Already educated beyond university, and almost employability, Mill purposely took an untaxing clerical job with the East India Company (he finished work round 1pm), and embarked on the enormous side-career of earnest political journalism that would make his name: or, in Edward ‘Clerihew’ Bentley’s wry summary, ‘By a mighty effort of will, / Overcame his natural bonhomie / And wrote Principles of Political Economy‘.

A unembarrassed ‘elitist democrat’, Mill believed that people could and should govern themselves, in the interests both of personal choice and broader social improvement, free from the tyrannies of law or majoritarian social attitudes – but that The People needed education and constraint. His faith in parliamentary democracy was not unqualified.

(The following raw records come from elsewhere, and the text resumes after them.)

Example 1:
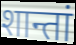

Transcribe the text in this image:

शान्तां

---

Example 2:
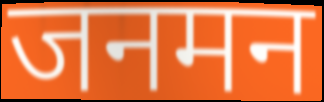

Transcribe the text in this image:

जनमन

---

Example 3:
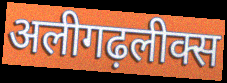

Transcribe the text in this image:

अलीगढ़लीक्स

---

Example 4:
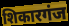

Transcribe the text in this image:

शिकारगंज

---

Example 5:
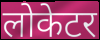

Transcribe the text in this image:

लोकेटरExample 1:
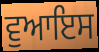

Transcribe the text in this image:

ਵੁਆਇਸ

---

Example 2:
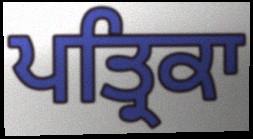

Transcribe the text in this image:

ਪਤ੍ਰਿਕਾ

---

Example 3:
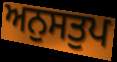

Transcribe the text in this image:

ਅਨੁਸਤੁਪ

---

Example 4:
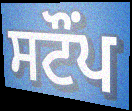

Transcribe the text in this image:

ਸਟੌਂਪ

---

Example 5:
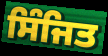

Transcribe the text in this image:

ਸਿੰਜਿਤ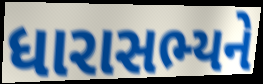
ધારાસભ્યનેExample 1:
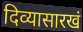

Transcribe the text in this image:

दिव्यासारखं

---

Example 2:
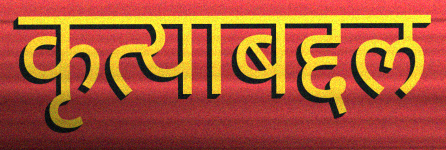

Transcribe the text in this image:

कृत्याबद्दल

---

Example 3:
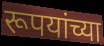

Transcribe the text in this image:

रूपयांच्या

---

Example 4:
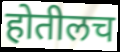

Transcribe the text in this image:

होतीलच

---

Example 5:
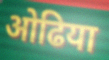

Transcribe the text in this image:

ओढिया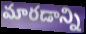
మారడాన్నిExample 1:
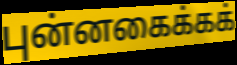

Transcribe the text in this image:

புன்னகைக்கக்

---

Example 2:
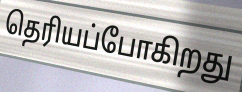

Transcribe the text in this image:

தெரியப்போகிறது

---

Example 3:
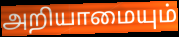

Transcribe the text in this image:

அறியாமையும்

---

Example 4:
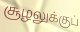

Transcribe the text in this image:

சூழலுக்குப்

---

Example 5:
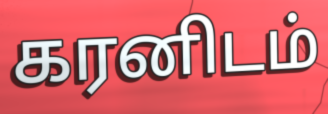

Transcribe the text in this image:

கரனிடம்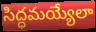
సిద్ధమయ్యేలా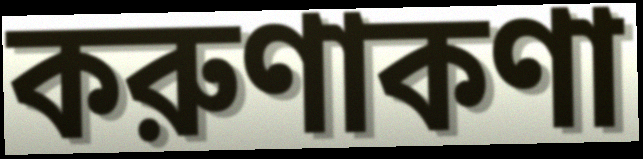
করুণাকণা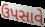
ઉપસાવેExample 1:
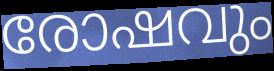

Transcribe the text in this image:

രോഷവും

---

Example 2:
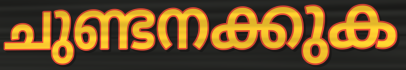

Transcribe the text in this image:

ചുണ്ടനക്കുക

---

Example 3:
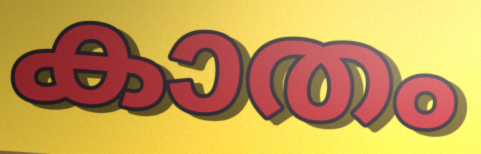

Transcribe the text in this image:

കാതം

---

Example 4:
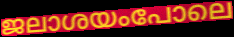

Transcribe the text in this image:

ജലാശയംപോലെ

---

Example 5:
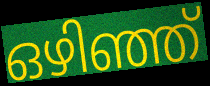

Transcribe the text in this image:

ഒഴിഞ്ഞ്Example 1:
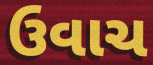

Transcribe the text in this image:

ઉવાચ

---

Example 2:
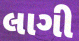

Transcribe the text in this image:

લાગી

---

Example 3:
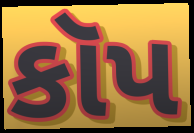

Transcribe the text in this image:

કૉપ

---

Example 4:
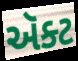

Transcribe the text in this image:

ઍૅક્ટ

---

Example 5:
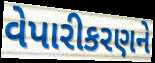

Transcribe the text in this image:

વેપારીકરણને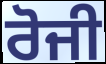
ਰੋਜੀ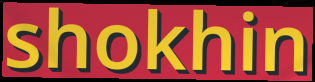
shokhinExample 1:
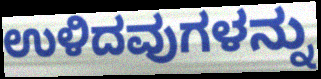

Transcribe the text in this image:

ಉಳಿದವುಗಳನ್ನು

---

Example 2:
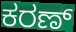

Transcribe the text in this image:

ಕರಣ್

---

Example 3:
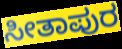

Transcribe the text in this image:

ಸೀತಾಪುರ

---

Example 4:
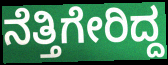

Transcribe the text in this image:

ನೆತ್ತಿಗೇರಿದ್ದ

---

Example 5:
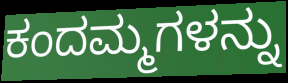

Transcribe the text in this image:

ಕಂದಮ್ಮಗಳನ್ನುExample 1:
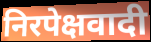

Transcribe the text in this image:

निरपेक्षवादी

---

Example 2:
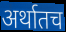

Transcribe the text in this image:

अर्थातच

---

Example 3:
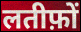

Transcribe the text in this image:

लतीफ़ों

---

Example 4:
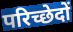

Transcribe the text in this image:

परिच्छेदों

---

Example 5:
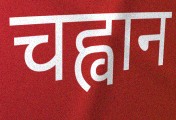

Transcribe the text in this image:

चह्वान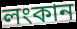
লংকান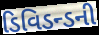
ડિવિડન્ડની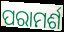
ପରାମର୍ଶ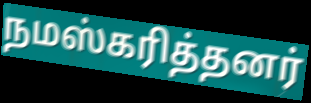
நமஸ்கரித்தனர்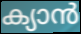
ക്യാൻ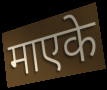
माएकेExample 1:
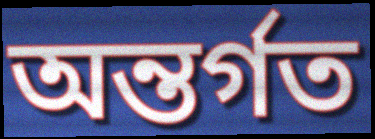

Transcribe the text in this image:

অন্তর্গত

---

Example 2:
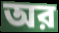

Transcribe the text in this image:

অর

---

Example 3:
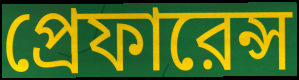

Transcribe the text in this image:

প্রেফারেন্স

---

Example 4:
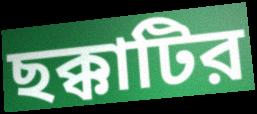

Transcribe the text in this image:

ছক্কাটির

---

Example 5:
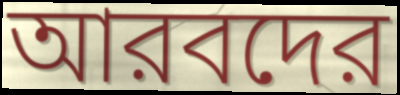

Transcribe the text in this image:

আরবদেরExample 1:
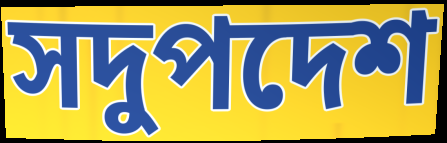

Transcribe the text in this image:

সদুপদেশ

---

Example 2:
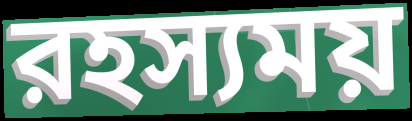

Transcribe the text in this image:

রহস্যময়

Individuals should be free to act as they wished, unless it would cause harm to others. ‘Offence’, NB, did not count as ‘harm’. In fact free speech was critical, for airing of minority opinions and for bringing questionable views into contact with better ones.

As an indication of the currency of these and other high-minded attitudes, when he was 31 The Spectator included Mill in a fantasy (sic) radical cabinet, though he was not even a politician.

Politically and personally, he was probably a hard man to be friends with. He viewed Coleridge as a poetic hero, but also an ‘arrant driveller’ on economic matters. Macaulay he called a ‘dwarf’, and Carlyle a ‘true voice for the Devil’ – an amity not defrosted by his maid using the only copy of Carlyle’s French Rev vol.1 to light the fire (cf. Blackadder).

He found eccentricity preferable to uniformity and stagnation, and his fallings out with former allies were almost always over their perceived political inflexibility. He had a marked penchant for killing heroes, including, famously, Bentham himself.

Pensioned off after the East India Company’s disbandment, Mill was finally at liberty to put his money where his professional mouth had been for over 40 years. In 1865 the titanic philosopher became a Liberal MP, by the unusual expedient of admitting at the hustings that he had called his working class would-be constituents ‘habitual liars’ (much cheering).

In a typically idiosyncratic and principled career, he prophesied the environmental dangers of unchecked economic development, but referred to the abolition of the death penalty as ‘effeminacy’; he continued to argue against the ‘tyranny of the majority’ in domestic politics, but was at peace with ‘despotism’ (his word) when it came to British rule in, e.g., India; he suggested learned folks should have more votes than the uneducated, but was the first man to bring a parliamentary vote on women’s suffrage.

He was, perhaps surprisingly, willing to compromise in the name of practical governance; but interested neither in party politics nor in ministerial advancement, he used the Commons as a pulpit to speak on as-yet-hopelessly-unpopular progressive issues. Having wound up Conservatives and Liberals alike, he lost his seat just three years later.

In 1851 he’d married Harriet (NB) Taylor, with whom he had been spending considerable time – ‘platonically’ – for decades, notwithstanding, and sometimes in, the presence of her husband (alive and, well, unstimulating). Alas for Mill, she died in 1858, but such was the impact, both morally and intellectually, of ‘the most admirable person I had ever known,’ that he dedicated much of the final phase of his life to the National Society for Women’s Suffrage, recruiting Florence Nightingale (originally sceptical) and being hailed by Millicent Fawcett as the ‘principal originator of the women’s movement.’

And so, while Bentham sat in state in his ‘auto-icon’ pickle-jar at UCL, Mill died an outsider, thrown out of one last club just months before his death, for his outspoken views on land redistribution.

Despite Monty Python‘s slanderous assertion that Mill became particularly ill on half a pint of shandy, it was actually a skin disorder what got him: erysipelas, or ‘holy fire’ (fittingly or otherwise, for an avowed agnostic in the formal papal state of Avignon). He went to his grave believing his life had been ‘uneventful’, leaving one stepdaughter, Helen, and one godson (surely not the mot juste), Bertrand Russell.